RECUERDO DE LETICIA
EL bigotudo, serio y cetrino mariscal Ramón Castilla era un hombre de armas tomar y retomar. Amante de las estrategias militares, del ejercicio de tiro, de la efusión de disparos, gustaba del golpe militar. Y, justamente, tratando de sacarle la mugre a un rival suyo, tramando una nueva asonada, falleció cabalgando en su caballo, en Tiviliche. El tarapaqueño tuvo muchos defectos, como el exagerado juego de naipes, hizo una barrabasada en la maraña al ordenar la cacería de Ashánincas, pero con él en el gobierno este país de marras y amarras no hubiera perdido Leticia, que no es el nombre de una fémina sino de una ciudad que fue peruana y que ahora es de Colombia.
En el vergonzante historial del Perú en lo referente a pérdida territorial, jamás de los jamases se había llegado al extremo de entregar una urbe con todos sus habitantes como si fueran reses o primates de circo.
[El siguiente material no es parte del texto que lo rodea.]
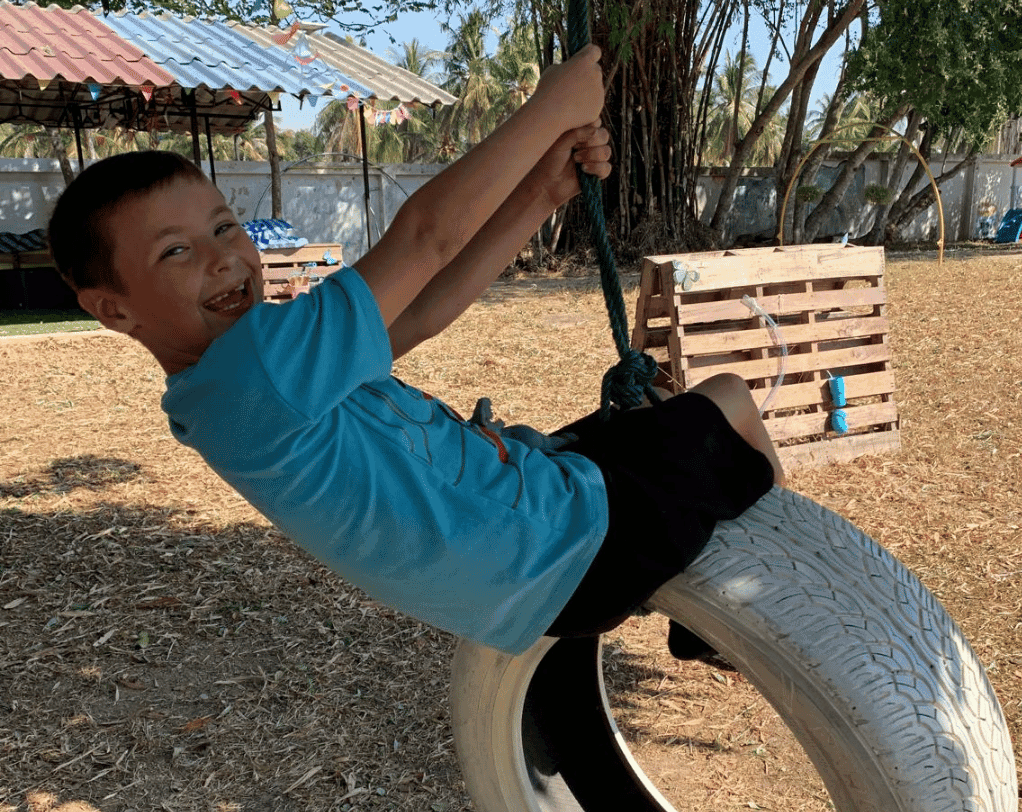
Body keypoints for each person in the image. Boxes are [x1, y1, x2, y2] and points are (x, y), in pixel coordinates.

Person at [47, 46, 783, 657]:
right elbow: (426, 237)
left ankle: (700, 596)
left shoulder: (239, 391)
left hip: (541, 552)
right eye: (176, 251)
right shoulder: (260, 368)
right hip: (573, 551)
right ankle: (739, 629)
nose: (224, 259)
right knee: (728, 399)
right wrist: (551, 110)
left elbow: (425, 311)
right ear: (113, 309)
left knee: (652, 419)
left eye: (225, 226)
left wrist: (541, 195)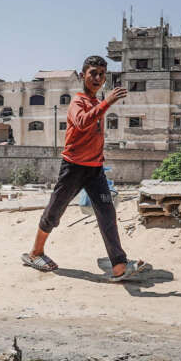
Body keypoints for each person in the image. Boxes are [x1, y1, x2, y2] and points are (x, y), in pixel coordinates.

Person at [22, 55, 148, 281]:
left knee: (107, 213)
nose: (98, 78)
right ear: (83, 76)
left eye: (102, 74)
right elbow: (82, 122)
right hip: (73, 168)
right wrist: (107, 102)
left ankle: (119, 266)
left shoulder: (96, 103)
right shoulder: (78, 102)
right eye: (93, 73)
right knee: (54, 212)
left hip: (94, 170)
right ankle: (35, 253)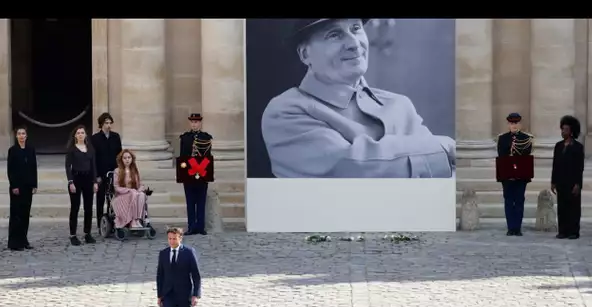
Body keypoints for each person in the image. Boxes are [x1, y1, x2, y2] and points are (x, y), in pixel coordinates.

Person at [260, 18, 455, 178]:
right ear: (305, 54)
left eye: (356, 28)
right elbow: (349, 168)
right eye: (334, 35)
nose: (354, 43)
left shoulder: (400, 105)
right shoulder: (285, 111)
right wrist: (444, 147)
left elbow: (443, 180)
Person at [496, 112, 534, 236]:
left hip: (521, 175)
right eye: (512, 123)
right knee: (508, 201)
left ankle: (517, 228)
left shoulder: (526, 139)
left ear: (520, 124)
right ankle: (510, 227)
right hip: (507, 175)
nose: (514, 125)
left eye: (516, 123)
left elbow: (525, 156)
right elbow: (502, 157)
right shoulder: (502, 138)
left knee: (519, 201)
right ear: (508, 124)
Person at [156, 227, 201, 307]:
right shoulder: (163, 253)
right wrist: (159, 296)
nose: (172, 241)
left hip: (184, 295)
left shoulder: (188, 252)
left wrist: (196, 295)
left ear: (180, 238)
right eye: (170, 239)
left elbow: (196, 275)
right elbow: (160, 276)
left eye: (174, 238)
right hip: (168, 294)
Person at [551, 115, 585, 240]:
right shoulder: (558, 146)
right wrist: (553, 182)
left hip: (572, 182)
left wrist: (578, 184)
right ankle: (563, 231)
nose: (562, 132)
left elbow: (579, 167)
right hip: (561, 182)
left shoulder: (578, 147)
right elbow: (555, 165)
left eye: (565, 130)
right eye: (562, 129)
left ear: (571, 132)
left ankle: (573, 231)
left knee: (574, 208)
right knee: (562, 207)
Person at [179, 113, 213, 235]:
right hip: (189, 174)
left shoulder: (206, 137)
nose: (194, 124)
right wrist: (182, 174)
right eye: (192, 122)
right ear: (190, 123)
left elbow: (208, 158)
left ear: (200, 123)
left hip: (201, 173)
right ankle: (191, 226)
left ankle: (200, 227)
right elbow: (182, 157)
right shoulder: (185, 137)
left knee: (201, 201)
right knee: (190, 201)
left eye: (197, 122)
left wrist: (207, 174)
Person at [65, 125, 98, 246]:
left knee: (88, 208)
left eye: (82, 133)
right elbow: (68, 166)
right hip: (76, 179)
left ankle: (87, 233)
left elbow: (94, 165)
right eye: (78, 133)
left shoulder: (90, 148)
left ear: (85, 135)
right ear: (75, 135)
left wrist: (95, 181)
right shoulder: (71, 149)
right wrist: (70, 182)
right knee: (75, 207)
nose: (80, 135)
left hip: (88, 179)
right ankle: (73, 235)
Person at [6, 126, 38, 251]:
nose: (21, 136)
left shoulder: (31, 150)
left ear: (26, 136)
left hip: (28, 186)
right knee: (16, 215)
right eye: (19, 133)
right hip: (16, 187)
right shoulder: (12, 150)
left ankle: (24, 240)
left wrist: (35, 184)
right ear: (16, 136)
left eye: (23, 133)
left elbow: (34, 168)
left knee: (25, 214)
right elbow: (10, 170)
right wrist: (14, 185)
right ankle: (15, 242)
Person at [91, 112, 122, 230]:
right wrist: (96, 176)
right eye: (106, 123)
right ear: (101, 124)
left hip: (114, 173)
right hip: (101, 174)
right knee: (100, 199)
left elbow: (120, 155)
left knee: (113, 199)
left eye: (110, 123)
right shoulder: (95, 138)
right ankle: (101, 224)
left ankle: (114, 222)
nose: (109, 125)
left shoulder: (115, 137)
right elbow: (94, 159)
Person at [112, 149, 147, 228]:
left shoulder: (134, 171)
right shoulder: (117, 171)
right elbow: (116, 187)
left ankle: (137, 219)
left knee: (141, 195)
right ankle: (132, 221)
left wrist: (139, 190)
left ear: (132, 159)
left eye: (129, 157)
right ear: (121, 159)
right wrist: (129, 190)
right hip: (122, 196)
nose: (127, 160)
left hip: (134, 193)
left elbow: (140, 184)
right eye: (125, 158)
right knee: (134, 194)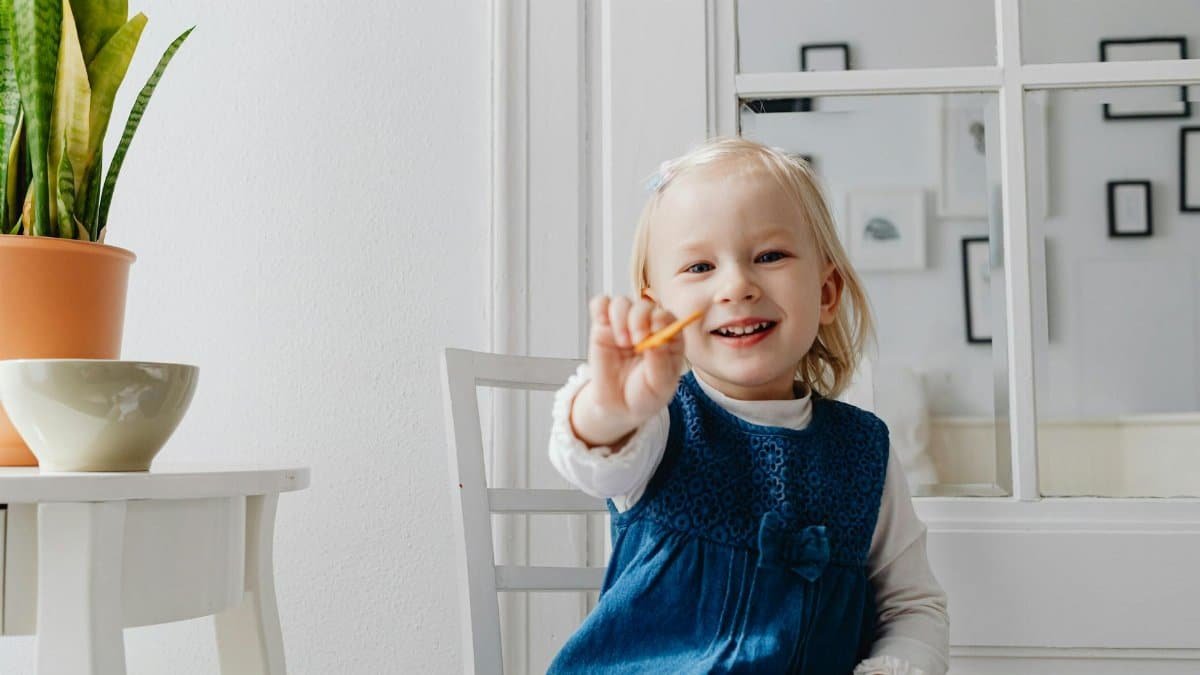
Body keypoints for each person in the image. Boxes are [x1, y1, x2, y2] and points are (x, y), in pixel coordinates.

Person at [545, 137, 949, 674]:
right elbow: (594, 459)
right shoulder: (659, 422)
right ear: (657, 307)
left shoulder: (863, 447)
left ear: (826, 292)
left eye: (769, 256)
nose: (737, 286)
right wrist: (610, 407)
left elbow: (912, 605)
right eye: (698, 268)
El artífice de ese oprobio fue el pequeño Augusto Bernardino Leguía Salcedo. Pocos como él desataron tanto el espíritu de la sobonería nacional, pues fue comparado con grandes guerreros y llegó a ser nombrado como “Júpiter presidente”. El petardista Castilla jamás hubiera aceptado presiones para conceder tierras y gentes. Menos ese lugar que él inventó, porque quería allí un fuerte militar para defender la patria constantemente amenazada.
La toma de Leticia, gesta local realizada el 2 de setiembre, un día como ayer, es muchas cosas en nuestra historia regional. En primer lugar, evidencia el coraje de la mujer amazónica que fue la que protestó inicialmente en Iquitos contra el entreguismo. Luego es una impugnación a las decisiones del centralismo, de los caudillos que a través de los años decidieron en contra de esta región de los bosques. Es cierto que en determinado momento obedeció a los intereses particulares del cauchero Julio César Arana, pero en el fondo fue un esfuerzo cívico para detener la larga historia del despojo territorial.